In the entries that follow, copy exactly each line from the first through the line with "Such a goal".

:: Information supplied ::
+++++

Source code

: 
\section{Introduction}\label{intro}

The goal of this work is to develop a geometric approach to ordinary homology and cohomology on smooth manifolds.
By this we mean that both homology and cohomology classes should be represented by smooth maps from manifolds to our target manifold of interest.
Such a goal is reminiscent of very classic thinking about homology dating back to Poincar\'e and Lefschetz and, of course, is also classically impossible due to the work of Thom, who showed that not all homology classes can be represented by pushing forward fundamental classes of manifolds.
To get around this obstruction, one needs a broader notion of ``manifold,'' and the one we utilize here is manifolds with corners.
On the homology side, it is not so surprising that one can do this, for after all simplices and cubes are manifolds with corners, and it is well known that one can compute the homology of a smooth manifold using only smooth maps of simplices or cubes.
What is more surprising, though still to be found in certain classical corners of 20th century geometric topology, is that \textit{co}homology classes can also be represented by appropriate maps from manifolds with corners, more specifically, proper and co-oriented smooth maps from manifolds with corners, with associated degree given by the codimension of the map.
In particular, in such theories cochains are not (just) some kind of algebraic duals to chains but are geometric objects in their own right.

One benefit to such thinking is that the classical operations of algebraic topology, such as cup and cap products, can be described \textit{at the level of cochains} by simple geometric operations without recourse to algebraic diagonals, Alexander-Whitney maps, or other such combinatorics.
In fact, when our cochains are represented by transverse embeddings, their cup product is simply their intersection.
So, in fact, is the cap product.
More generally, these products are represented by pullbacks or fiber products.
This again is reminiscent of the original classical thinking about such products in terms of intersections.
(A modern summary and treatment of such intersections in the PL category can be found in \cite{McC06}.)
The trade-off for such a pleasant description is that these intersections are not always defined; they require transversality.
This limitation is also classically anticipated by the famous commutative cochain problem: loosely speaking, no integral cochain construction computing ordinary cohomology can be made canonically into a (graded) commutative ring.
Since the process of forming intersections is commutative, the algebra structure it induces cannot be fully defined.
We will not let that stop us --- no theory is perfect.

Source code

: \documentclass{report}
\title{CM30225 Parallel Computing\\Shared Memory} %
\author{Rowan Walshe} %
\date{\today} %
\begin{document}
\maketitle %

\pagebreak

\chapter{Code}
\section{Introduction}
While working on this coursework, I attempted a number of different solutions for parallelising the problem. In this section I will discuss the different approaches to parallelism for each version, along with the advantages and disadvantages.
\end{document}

+++++

:: Solution ::
Source code

: 
\section{Introduction}\label{intro}

The goal of this work is to develop a geometric approach to ordinary homology and cohomology on smooth manifolds.
By this we mean that both homology and cohomology classes should be represented by smooth maps from manifolds to our target manifold of interest.
Such a goal is reminiscent of very classic thinking about homology dating back to Poincar\'e and Lefschetz and, of course, is also classically impossible due to the work of Thom, who showed that not all homology classes can be represented by pushing forward fundamental classes of manifolds.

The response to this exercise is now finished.